Was ist Funktionelles Training?

Über Functional Training wird viel gesprochen und geschrieben und dann ist plötzlich immer alles functional, weil an irgendeine Bewegung, zum Bespiel Laufen, der Begriff funktionell vorangestellt wird. Das nennt sich dann zum Beispiel Functional Running. 

Ich möchte hier im Folgenden kurz probieren ein paar Gedanken zum Thema Funktionelles Training zu bündeln. Damit klärt sich dann auch von selbst, was Funktionelles Training nicht ist.

Was ist Funktionelles Training?

  • Beim Funktionellen Training werden Übungen genutzt, bei denen viele Muskeln und unterschiedliche Muskelgruppen zusammenarbeiten. Das ist zum Beispiel Liegestützbewegungen und Kniebeugen der Fall.

  • Es werden (relativ) komplexe Bewegungen durchgeführt – beispielsweise ein Ausfallschritt mit einer Oberkörperrotation.

  • Wichtig dabei: So wird auch das Zentralnervensystem trainiert.

  • Funktionelles Training wird in der Regel als Ganzkörpertraining organisiert.

  • Es werden Bewegungen und Bewegungsabläufe trainiert und nicht einzelne Muskeln.

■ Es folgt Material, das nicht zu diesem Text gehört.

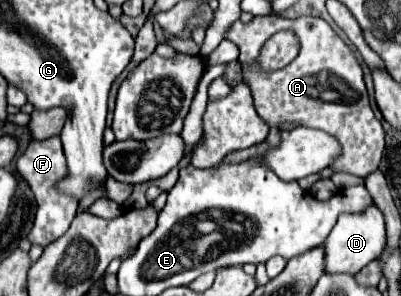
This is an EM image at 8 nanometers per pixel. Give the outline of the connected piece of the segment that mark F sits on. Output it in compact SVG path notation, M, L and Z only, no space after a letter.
M48 137L44 141L32 141L28 145L28 149L18 157L16 167L18 167L18 173L28 181L28 185L36 197L36 203L38 203L34 227L28 233L28 239L32 245L48 247L52 241L56 241L58 237L62 237L70 229L70 223L76 217L76 209L78 209L76 201L72 201L72 197L64 197L62 193L56 193L54 183L60 181L60 177L64 177L64 173L66 173L66 157L64 157L60 137Z

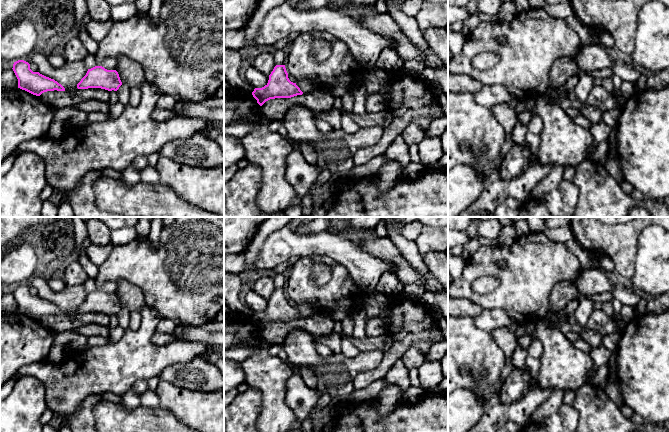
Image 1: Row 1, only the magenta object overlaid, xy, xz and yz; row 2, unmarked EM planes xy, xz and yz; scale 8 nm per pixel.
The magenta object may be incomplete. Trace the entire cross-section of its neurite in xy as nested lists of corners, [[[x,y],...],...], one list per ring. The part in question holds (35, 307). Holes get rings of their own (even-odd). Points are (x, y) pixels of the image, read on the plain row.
[[[24,284],[14,286],[12,293],[18,303],[18,312],[33,319],[40,320],[44,316],[54,314],[65,315],[65,312],[54,303],[33,296],[30,288]]]

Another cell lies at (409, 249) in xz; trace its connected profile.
[[[391,231],[387,235],[412,265],[419,275],[427,275],[429,272],[422,255],[418,251],[416,241],[404,238],[400,232]]]

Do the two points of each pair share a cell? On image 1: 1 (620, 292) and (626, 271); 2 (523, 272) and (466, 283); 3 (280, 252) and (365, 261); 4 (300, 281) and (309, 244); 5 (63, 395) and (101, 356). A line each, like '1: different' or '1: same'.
1: different
2: same
3: same
4: different
5: same

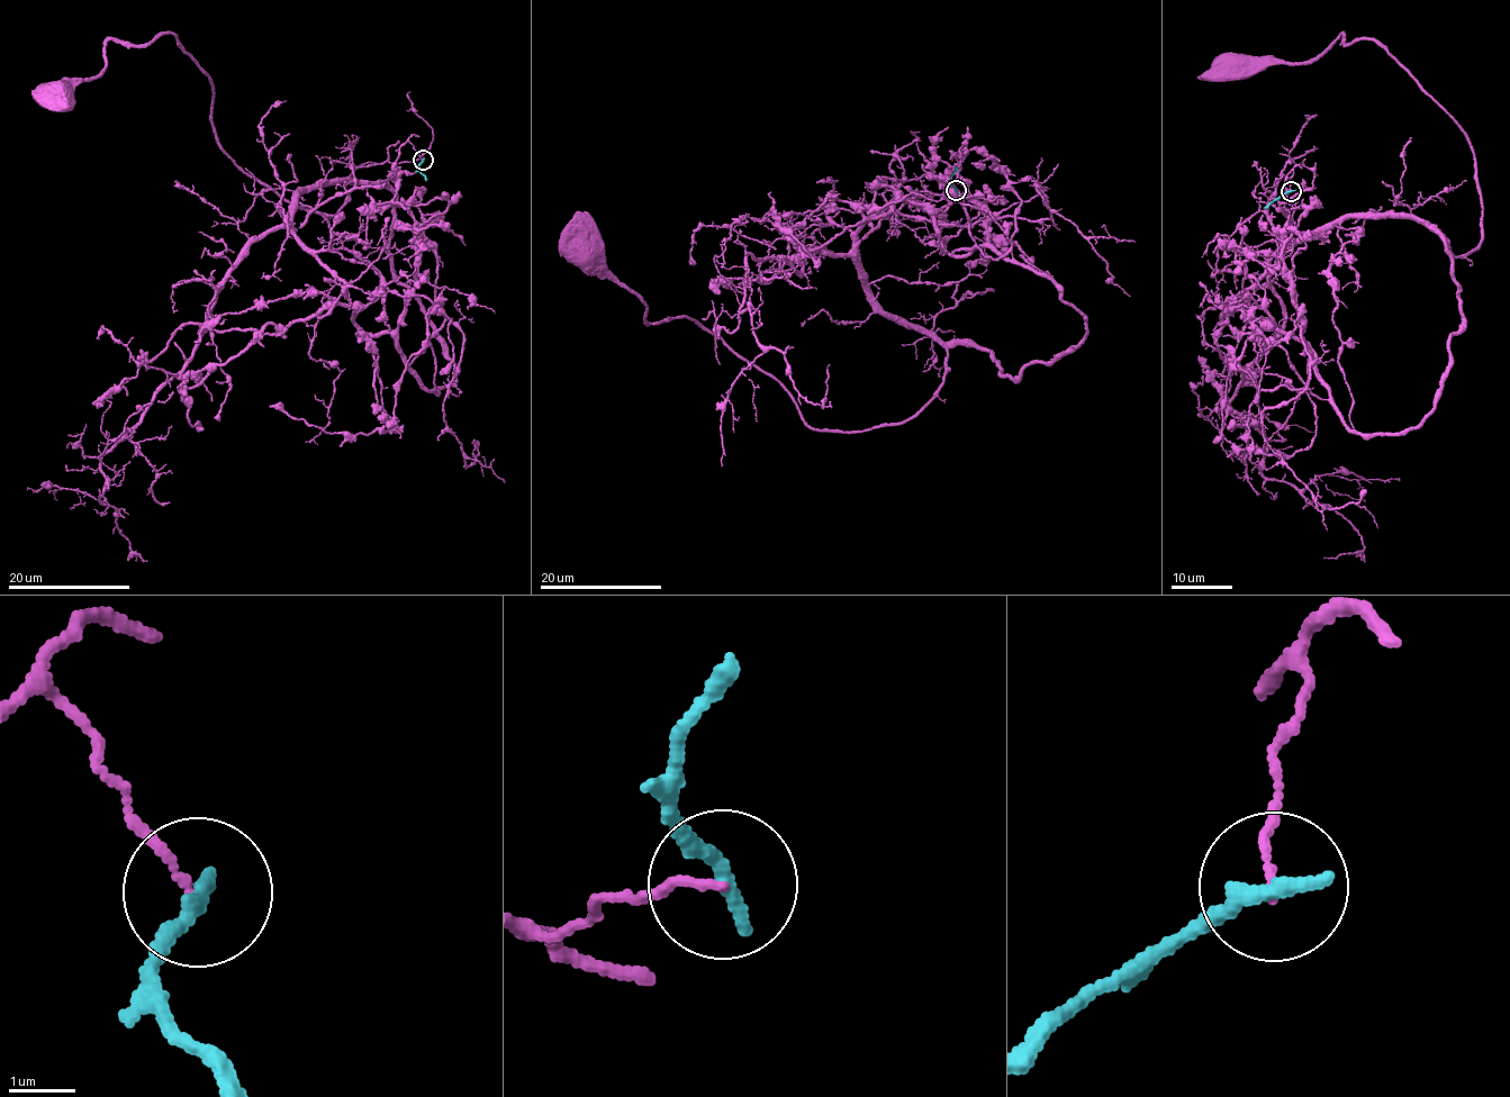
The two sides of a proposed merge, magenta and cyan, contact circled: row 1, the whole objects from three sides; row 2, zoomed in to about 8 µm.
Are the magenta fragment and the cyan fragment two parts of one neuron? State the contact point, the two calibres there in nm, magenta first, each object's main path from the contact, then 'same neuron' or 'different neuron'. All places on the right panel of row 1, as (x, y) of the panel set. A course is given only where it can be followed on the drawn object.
(1291, 191) | 130/320 nm | magenta via (1290, 191), (1292, 242), (1375, 216), (1455, 256), (1481, 236), (1470, 138), (1376, 41), (1232, 66) | cyan via (1290, 191), (1264, 208) | different neuron

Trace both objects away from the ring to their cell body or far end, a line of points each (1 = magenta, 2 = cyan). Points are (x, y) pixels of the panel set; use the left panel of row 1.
1: (423, 160), (295, 228), (356, 186), (312, 212), (249, 175), (172, 33), (62, 94)
2: (423, 160), (418, 170), (424, 181)

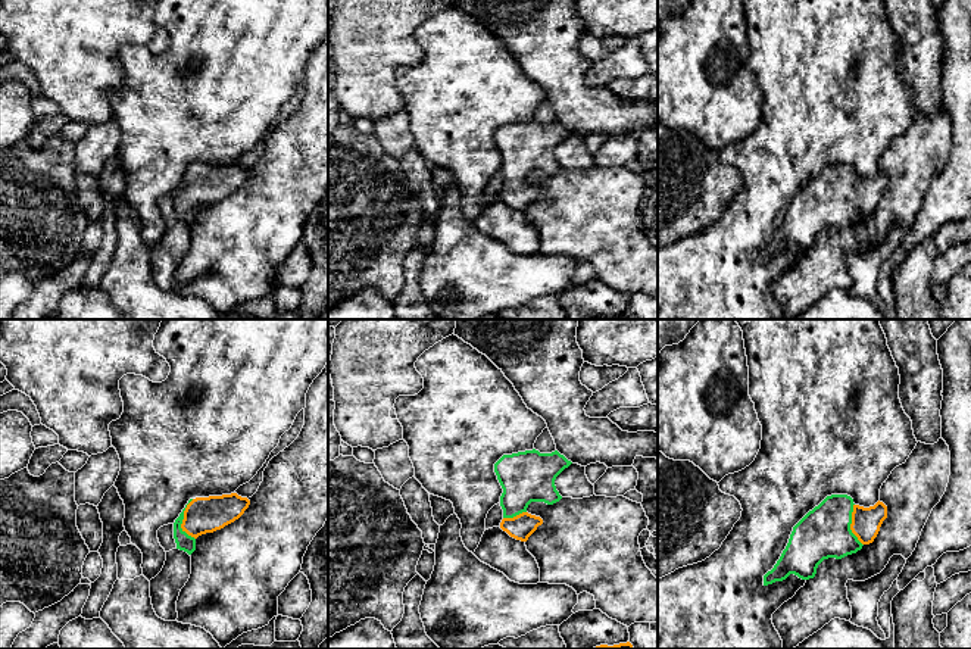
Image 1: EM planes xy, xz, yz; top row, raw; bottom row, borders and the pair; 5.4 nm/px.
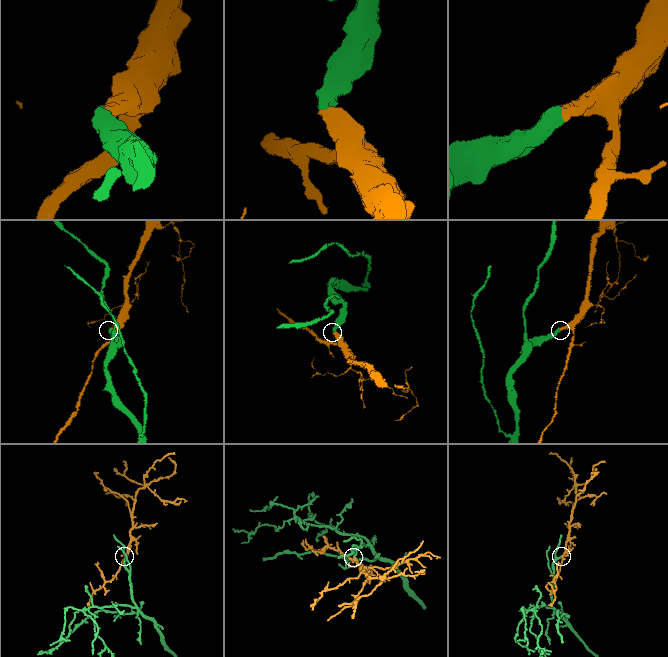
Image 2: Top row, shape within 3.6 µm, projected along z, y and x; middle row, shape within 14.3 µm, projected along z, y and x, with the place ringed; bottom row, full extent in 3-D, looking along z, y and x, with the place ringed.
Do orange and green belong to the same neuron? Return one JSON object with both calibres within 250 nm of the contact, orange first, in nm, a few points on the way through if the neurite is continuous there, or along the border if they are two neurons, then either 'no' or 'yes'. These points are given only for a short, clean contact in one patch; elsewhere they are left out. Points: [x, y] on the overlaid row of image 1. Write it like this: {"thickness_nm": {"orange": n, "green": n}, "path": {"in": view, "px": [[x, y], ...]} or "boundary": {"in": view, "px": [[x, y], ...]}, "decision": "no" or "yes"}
{"thickness_nm": {"orange": 200, "green": 90}, "path": {"in": "xy", "px": [[202, 515], [194, 520], [183, 520], [184, 542]]}, "decision": "yes"}

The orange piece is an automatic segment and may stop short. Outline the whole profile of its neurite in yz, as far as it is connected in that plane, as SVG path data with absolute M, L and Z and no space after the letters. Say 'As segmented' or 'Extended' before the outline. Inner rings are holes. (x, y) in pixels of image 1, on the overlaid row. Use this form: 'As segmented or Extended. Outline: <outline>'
Extended. Outline: M847 494L827 496L793 527L780 559L764 575L764 586L790 574L814 578L824 559L842 559L872 543L886 518L887 506L880 500L864 508Z

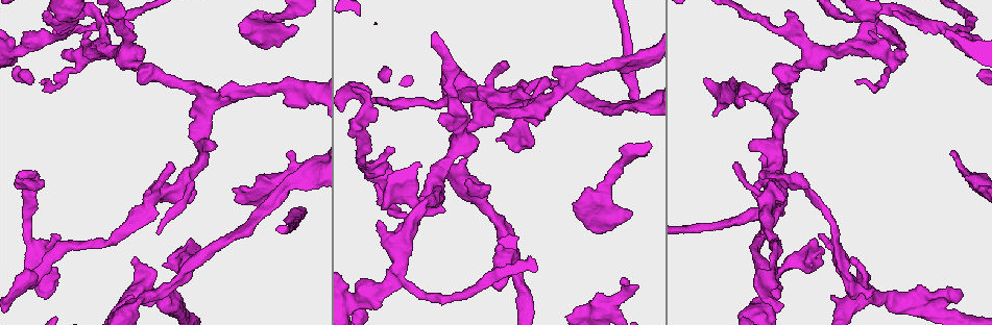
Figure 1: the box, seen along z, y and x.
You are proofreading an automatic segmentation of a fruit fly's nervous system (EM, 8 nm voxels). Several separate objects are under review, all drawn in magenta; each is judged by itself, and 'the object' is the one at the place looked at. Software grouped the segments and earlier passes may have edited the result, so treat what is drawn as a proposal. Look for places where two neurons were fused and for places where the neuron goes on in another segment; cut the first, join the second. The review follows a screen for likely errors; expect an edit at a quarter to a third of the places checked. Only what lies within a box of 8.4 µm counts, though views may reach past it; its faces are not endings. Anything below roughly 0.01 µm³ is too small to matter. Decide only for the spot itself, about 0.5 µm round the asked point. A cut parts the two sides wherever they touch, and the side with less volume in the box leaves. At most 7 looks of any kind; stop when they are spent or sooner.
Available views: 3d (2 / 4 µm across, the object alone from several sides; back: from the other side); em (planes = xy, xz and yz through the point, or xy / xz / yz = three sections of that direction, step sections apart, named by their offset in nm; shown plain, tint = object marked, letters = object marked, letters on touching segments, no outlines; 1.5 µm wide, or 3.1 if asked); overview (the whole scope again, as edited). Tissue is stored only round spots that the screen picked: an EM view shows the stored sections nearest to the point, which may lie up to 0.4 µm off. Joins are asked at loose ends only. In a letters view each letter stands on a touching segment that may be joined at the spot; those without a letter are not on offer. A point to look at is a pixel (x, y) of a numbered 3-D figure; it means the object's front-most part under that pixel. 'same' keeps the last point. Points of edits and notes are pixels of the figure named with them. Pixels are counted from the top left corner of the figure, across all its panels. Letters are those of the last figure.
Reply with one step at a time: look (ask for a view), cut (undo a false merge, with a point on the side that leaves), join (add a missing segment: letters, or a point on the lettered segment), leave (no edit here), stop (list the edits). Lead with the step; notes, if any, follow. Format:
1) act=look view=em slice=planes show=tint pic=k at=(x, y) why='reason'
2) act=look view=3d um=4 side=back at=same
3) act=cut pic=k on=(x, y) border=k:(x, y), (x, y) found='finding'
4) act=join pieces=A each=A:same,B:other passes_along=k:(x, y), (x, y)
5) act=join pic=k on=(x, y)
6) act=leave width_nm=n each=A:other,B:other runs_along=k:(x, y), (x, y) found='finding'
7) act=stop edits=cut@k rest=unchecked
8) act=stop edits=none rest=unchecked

act=look view=em slice=planes show=letters pic=1 at=(858, 273) why='branch stops here'

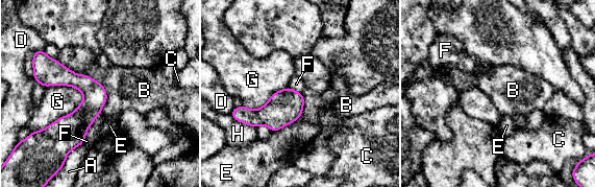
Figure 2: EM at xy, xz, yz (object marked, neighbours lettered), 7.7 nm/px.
act=leave each=A:other,B:other,C:other,D:other,E:other,F:other,G:other,H:other border=2:(83, 93), (71, 113), (31, 132) found='no lettered segment goes on from it'

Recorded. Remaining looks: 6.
act=look view=em slice=xz step=4 show=letters pic=1 at=(630, 212)

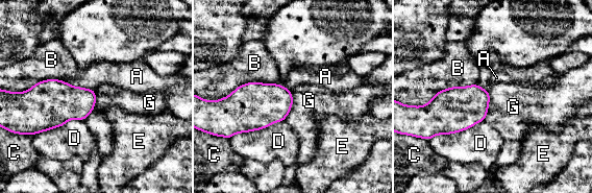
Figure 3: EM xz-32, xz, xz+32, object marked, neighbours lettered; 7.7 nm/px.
act=leave each=A:other,B:other,C:other,D:other,E:other,G:other found='no lettered segment goes on from it'

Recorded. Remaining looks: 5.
act=look view=3d um=4 pic=1 at=(635, 113) why='free end'

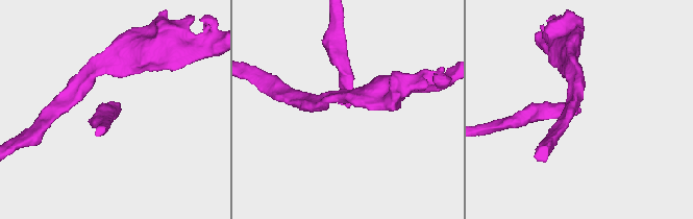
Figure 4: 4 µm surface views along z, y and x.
act=look view=em slice=planes show=letters pic=4 at=(349, 107)

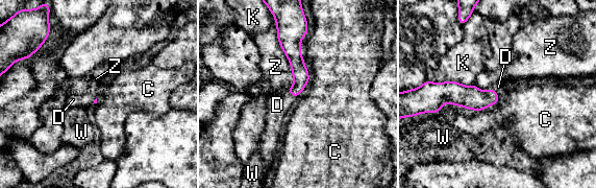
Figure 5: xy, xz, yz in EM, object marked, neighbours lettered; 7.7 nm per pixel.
act=join pieces=D each=C:other,D:same,K:other,W:other,Z:other passes_along=5:(471, 97), (495, 91), (498, 87) found='the neuron continues'

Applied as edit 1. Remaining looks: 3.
act=stop edits=join@5 rest=unchecked

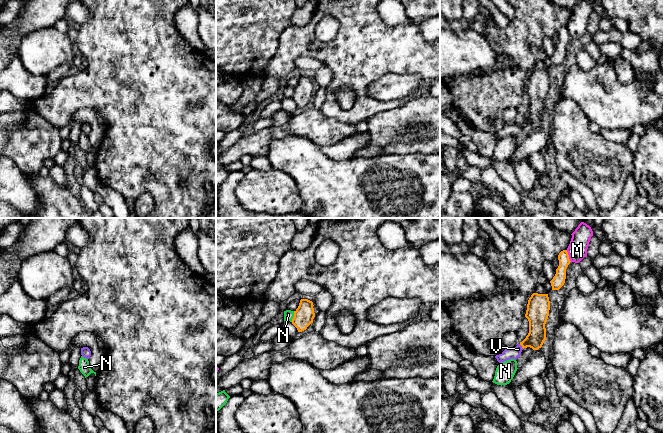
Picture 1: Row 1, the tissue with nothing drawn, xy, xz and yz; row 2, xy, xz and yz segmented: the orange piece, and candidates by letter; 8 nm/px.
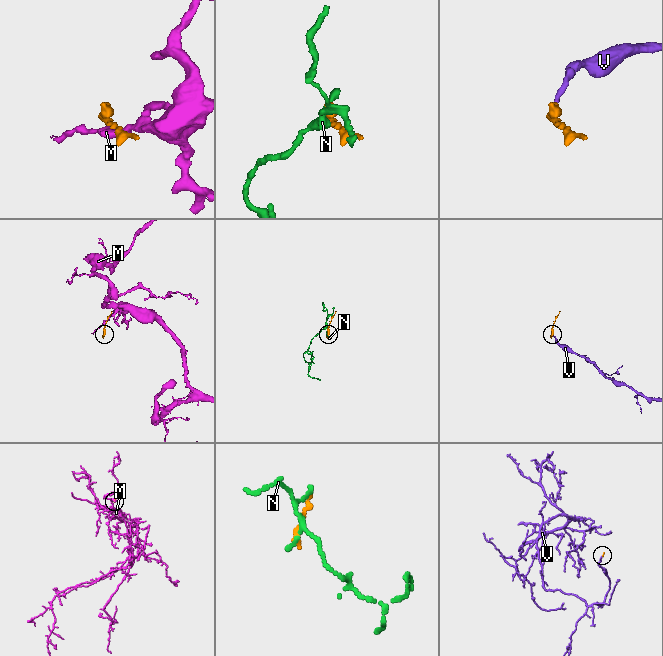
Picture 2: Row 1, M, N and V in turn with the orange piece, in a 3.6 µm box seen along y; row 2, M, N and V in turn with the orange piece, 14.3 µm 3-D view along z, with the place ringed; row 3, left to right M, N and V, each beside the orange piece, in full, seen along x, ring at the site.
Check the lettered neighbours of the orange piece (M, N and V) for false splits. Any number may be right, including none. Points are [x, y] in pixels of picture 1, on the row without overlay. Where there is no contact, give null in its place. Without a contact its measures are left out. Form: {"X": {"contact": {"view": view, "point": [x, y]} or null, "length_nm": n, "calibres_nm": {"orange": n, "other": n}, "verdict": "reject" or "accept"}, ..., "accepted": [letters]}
{"M": {"contact": {"view": "yz", "point": [568, 32]}, "length_nm": 100, "calibres_nm": {"orange": 100, "other": 160}, "verdict": "reject"}, "N": {"contact": {"view": "xz", "point": [294, 92]}, "length_nm": 90, "calibres_nm": {"orange": 160, "other": 80}, "verdict": "reject"}, "V": {"contact": {"view": "yz", "point": [521, 121]}, "length_nm": 50, "calibres_nm": {"orange": 150, "other": 100}, "verdict": "accept"}, "accepted": ["V"]}

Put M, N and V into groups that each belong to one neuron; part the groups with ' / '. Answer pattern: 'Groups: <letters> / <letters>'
Groups: M / N / V

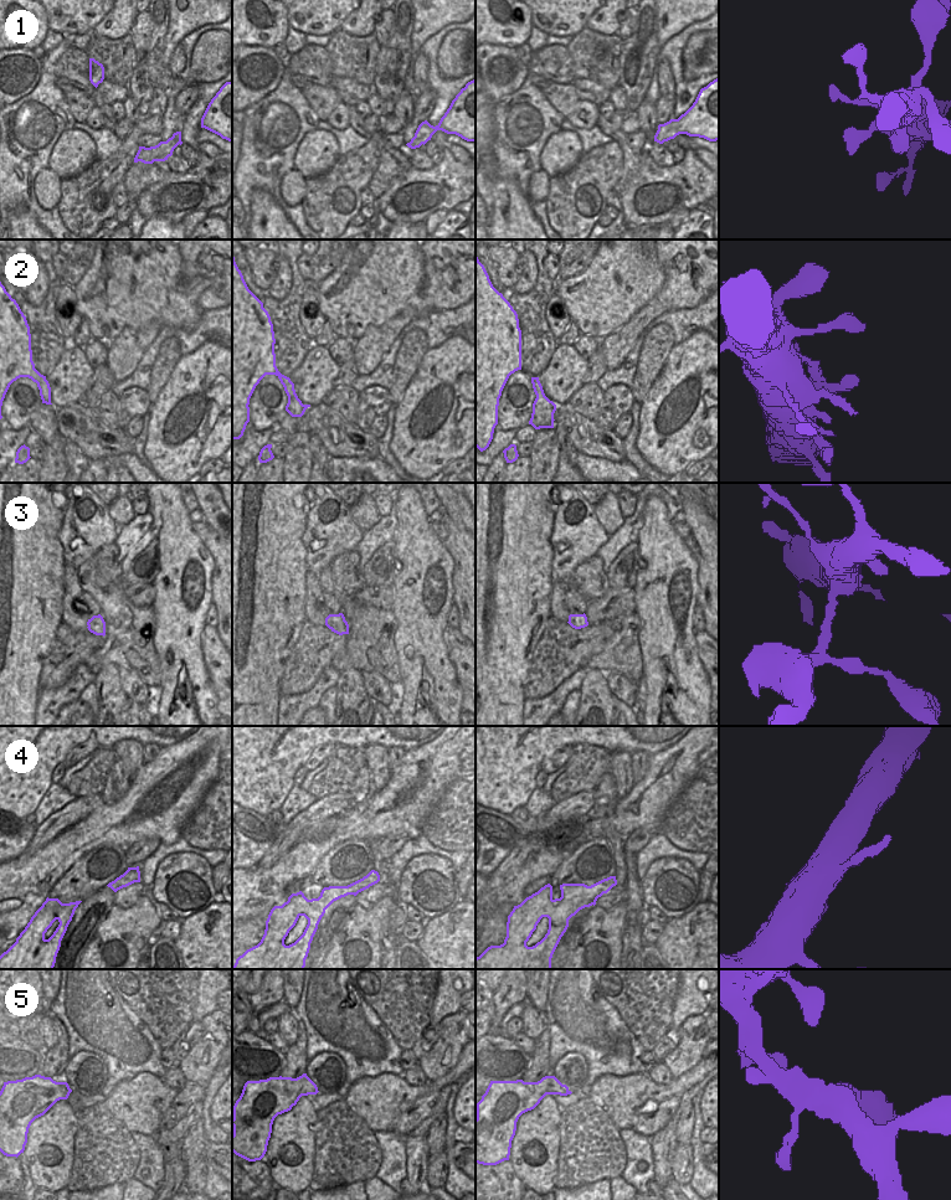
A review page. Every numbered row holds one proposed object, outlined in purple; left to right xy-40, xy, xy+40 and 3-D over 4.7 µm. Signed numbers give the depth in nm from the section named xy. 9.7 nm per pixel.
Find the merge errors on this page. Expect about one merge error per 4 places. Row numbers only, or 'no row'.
3.

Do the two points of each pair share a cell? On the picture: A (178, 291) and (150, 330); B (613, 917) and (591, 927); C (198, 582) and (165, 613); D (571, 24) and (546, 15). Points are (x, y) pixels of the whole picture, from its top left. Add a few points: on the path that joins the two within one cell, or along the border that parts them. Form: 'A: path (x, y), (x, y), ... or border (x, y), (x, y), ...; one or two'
A: border (163, 326), (152, 320), (142, 328), (128, 328); two
B: path (608, 922), (603, 927), (596, 927); one
C: path (199, 596), (201, 600), (195, 609), (179, 611); one
D: path (565, 17), (563, 15), (553, 15); one

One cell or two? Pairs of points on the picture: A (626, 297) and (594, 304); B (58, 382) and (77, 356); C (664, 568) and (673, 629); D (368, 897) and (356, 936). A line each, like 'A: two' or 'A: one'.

  • Viele Bewegungsmuster aus unterschiedlichen Sportarten sind sich ähnlich und können daher auch mit ähnlichen oder sogar den gleichen Funktionellen Übungen trainiert und verbessert werden.

  • Viele Übungen finden im Stehen statt – die Beine stellen den Kontakt zum Boden her (die meisten Sportarten finden im Stehen / Gehen / Laufen statt)

  • Funktionelles Training wird idealerweise Sportart spezifisch organisiert: Das heißt, Fragestellungen wie: „Was benötige ich für meine (Haupt-)Sportart? Welche Muskelgruppen tragen zum Vortrieb beim Laufen bei? Welche funktionellen Übungen verbessern meine Körperhaltung beim Sport? etc....."  stehen bei der Übungsauswahl im Vordergrund.